Work item: Copy the listing exactly, images excluded.
Supplied records START
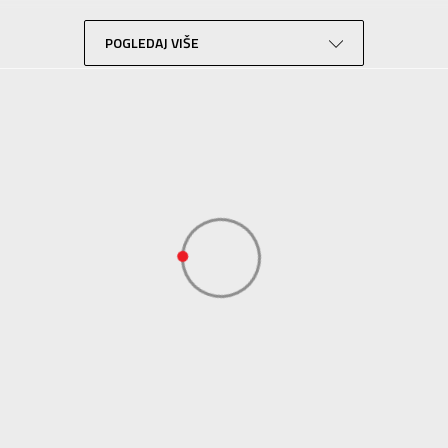
Za odrasle
POGLEDAJ VIŠE
Lifestyle
Crna
Sport Time
Sport Time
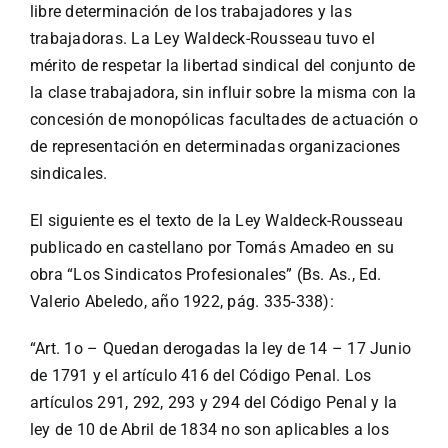
libre determinación de los trabajadores y las
trabajadoras. La Ley Waldeck-Rousseau tuvo el
mérito de respetar la libertad sindical del conjunto de
la clase trabajadora, sin influir sobre la misma con la
concesión de monopólicas facultades de actuación o
de representación en determinadas organizaciones
sindicales.
El siguiente es el texto de la Ley Waldeck-Rousseau
publicado en castellano por Tomás Amadeo en su
obra “Los Sindicatos Profesionales” (Bs. As., Ed.
Valerio Abeledo, año 1922, pág. 335-338):
“Art. 1o – Quedan derogadas la ley de 14 – 17 Junio
de 1791 y el artículo 416 del Código Penal. Los
artículos 291, 292, 293 y 294 del Código Penal y la
ley de 10 de Abril de 1834 no son aplicables a los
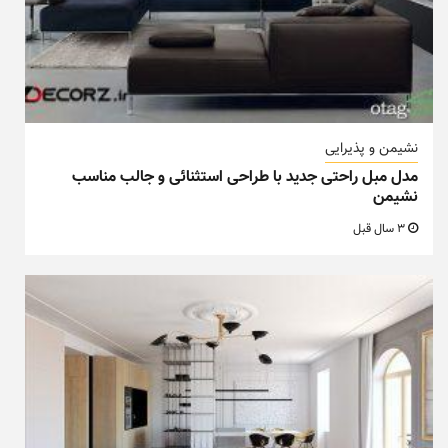
نشیمن و پذیرایی
مدل مبل راحتی جدید با طراحی استثنائی و جالب مناسب
نشیمن
3 سال قبل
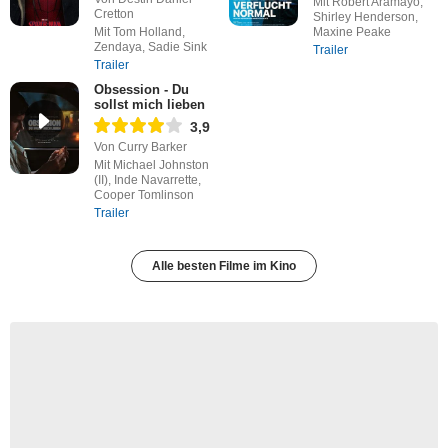
Mit Robert Aramayo,
Cretton
Shirley Henderson,
Mit Tom Holland,
Maxine Peake
Zendaya, Sadie Sink
Trailer
Trailer
Obsession - Du
sollst mich lieben
3,9
Von Curry Barker
Mit Michael Johnston
(II), Inde Navarrette,
Cooper Tomlinson
Trailer
Alle besten Filme im Kino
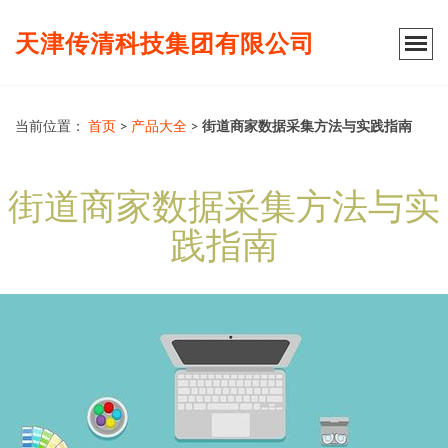
天津传清科技集团有限公司
当前位置：
首页
>
产品大全
>
街道商家数据采集方法与实践指南
街道商家数据采集方法与实
践指南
Supplied records END
Answer:
Za odrasle
POGLEDAJ VIŠE
Lifestyle
Crna
Sport Time
Sport Time
libre determinación de los trabajadores y las
trabajadoras. La Ley Waldeck-Rousseau tuvo el
mérito de respetar la libertad sindical del conjunto de
la clase trabajadora, sin influir sobre la misma con la
concesión de monopólicas facultades de actuación o
de representación en determinadas organizaciones
sindicales.
El siguiente es el texto de la Ley Waldeck-Rousseau
publicado en castellano por Tomás Amadeo en su
obra “Los Sindicatos Profesionales” (Bs. As., Ed.
Valerio Abeledo, año 1922, pág. 335-338):
“Art. 1o – Quedan derogadas la ley de 14 – 17 Junio
de 1791 y el artículo 416 del Código Penal. Los
artículos 291, 292, 293 y 294 del Código Penal y la
ley de 10 de Abril de 1834 no son aplicables a los
نشیمن و پذیرایی
مدل مبل راحتی جدید با طراحی استثنائی و جالب مناسب
نشیمن
3 سال قبل
Mit Robert Aramayo,
Cretton
Shirley Henderson,
Mit Tom Holland,
Maxine Peake
Zendaya, Sadie Sink
Trailer
Trailer
Obsession - Du
sollst mich lieben
3,9
Von Curry Barker
Mit Michael Johnston
(II), Inde Navarrette,
Cooper Tomlinson
Trailer
Alle besten Filme im Kino
天津传清科技集团有限公司
当前位置：
首页
>
产品大全
>
街道商家数据采集方法与实践指南
街道商家数据采集方法与实
践指南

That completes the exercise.